Der Kündigungsschutz gilt jetzt bis Ende 2012. Die Dienstleistungsgewerkschaft ver.di bezeichnete das Ergebnis als großen Erfolg. Der Personalvorstand der Post, Ralf Stemmer, nannte die Einigung "einen schwierigen, aber gerade noch tragbaren Kompromiss". Jetzt herrsche Planungssicherheit für die Postbank und ihre Arbeitnehmer.

"Wir haben mit diesem Tarifabschluss einen Kündigungsschutz bis Ende 2012 durchgesetzt", wurde ver.di-Bundesvorstandsmitglied Uwe Foullong in einer Mitteilung zitiert. Angesichts des Verkaufs der Postbank an die Deutsche Bank sei das ein großer Erfolg. Nun hätten die Beschäftigten Planungssicherheit. Die deutlichen Gehaltserhöhungen sicherten zudem die realen Einkommen. Das Ergebnis habe nur durch die Streiks erreicht werden können.

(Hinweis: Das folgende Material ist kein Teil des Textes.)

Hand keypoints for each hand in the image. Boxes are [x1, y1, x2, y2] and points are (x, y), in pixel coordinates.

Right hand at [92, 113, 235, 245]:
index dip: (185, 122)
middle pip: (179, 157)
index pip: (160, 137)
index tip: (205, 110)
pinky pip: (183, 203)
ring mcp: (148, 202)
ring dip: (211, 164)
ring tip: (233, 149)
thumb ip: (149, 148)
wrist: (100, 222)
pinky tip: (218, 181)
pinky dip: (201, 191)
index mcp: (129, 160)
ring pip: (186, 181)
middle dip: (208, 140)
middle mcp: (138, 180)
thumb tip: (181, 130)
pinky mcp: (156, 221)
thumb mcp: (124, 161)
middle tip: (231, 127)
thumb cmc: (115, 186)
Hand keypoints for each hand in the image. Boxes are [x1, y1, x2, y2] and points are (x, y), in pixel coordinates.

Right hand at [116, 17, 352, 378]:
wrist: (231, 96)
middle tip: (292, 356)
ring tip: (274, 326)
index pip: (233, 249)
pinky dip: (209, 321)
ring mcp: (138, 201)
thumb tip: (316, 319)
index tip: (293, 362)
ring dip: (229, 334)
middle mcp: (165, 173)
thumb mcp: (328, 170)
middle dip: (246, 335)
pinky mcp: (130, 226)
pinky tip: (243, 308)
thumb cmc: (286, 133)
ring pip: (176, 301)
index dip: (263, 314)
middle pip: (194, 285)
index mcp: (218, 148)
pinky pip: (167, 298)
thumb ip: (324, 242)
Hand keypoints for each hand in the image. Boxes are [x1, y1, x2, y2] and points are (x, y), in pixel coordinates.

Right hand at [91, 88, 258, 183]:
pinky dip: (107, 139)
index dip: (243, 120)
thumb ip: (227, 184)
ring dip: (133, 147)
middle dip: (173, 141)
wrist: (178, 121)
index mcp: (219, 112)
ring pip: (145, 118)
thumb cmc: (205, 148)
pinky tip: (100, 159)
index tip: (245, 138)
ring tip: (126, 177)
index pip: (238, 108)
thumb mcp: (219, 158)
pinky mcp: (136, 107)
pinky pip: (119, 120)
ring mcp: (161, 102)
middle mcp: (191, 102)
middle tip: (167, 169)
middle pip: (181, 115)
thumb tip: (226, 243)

ver.di hatte für die Postbank-Beschäftigten 8 Prozent mehr Geld und Kündigungsschutz bis 2013 gefordert. Der Kündigungsschutz soll die Mitarbeiter nach der geplanten Übernahme der Postbank durch die Deutsche Bank absichern. Um Ihrer Forderung Nachdruck zu verleihen, hatten die Beschäftigten Anfang dieser Woche mit Warnstreiks in einigen Städten Druck auf die Arbeitgeber gemacht.